Rob Sato |
O que significa esse homem que aí vai
pelo meio da rua, vestido de terno e carregando um galão branco
semitransparente meio cheio — ou meio vazio, isto depende de otimismo — de sei
lá o quê? O que significa esse homem que vai pela rua despercebido?
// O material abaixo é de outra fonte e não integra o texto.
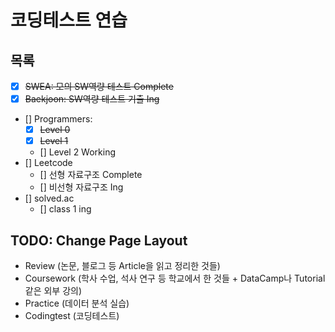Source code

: # 코딩테스트 연습

## 목록
- [x] ~~SWEA: 모의 SW역량 테스트 Complete~~
- [x] ~~Baekjoon: SW역량 테스트 기출 Ing~~
- [] Programmers:
    - [x] ~~Level 0~~
    - [x] ~~Level 1~~
    - [] Level 2 Working
- [] Leetcode
    - [] 선형 자료구조 Complete
    - [] 비선형 자료구조 Ing
- [] solved.ac
    - [] class 1 ing

## TODO: Change Page Layout

- Review (논문, 블로그 등 Article을 읽고 정리한 것들)
- Coursework (학사 수업, 석사 연구 등 학교에서 한 것들 + DataCamp나 Tutorial 같은 외부 강의)
- Practice (데이터 분석 실습)
- Codingtest (코딩테스트)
A vida segue, ninguém o vê, não há nada
que reparar. Rua cheia, ali, além da esquina, na sede do governo, soldados, às
dúzias, asseguram a visita do grande imperador que com mãos de plástico impera
sobre a nação dominada, nação sitiada.
O homem para na esquina. Usa terno, mas
não é executivo. Formou-se de não se formar um contemplador, monge, homem que é
e basta-se. Será que se vestiu executivo para enfim deixar de ser? Ele respira
fundo. Depõe o galão no chão — uma criança, sem que ninguém perceba, arrastada
pela mão da mãe, percebe o homem que é, fazendo. Há na garrafa, a criança
cheira, o mesmo que seu tio no verão passado colocou num tubo da caminhonete
avermelhada e fuzilada de ferrugem —, deposto o galão, procura nos bolsos
alguma coisa que, num gesto talvez de alívio, talvez de arrependimento, talvez
de autocensura, quase não acha. Toma na mão o pequeno objeto brilhante. Daqui
desta distância não posso ver muito, daqui através dos quilômetros quase nada
vejo, só através daqueles que o percebem; poucos. E por que eu me deteria em
sua imagem borrada, brocado de ossos, punhado de pele?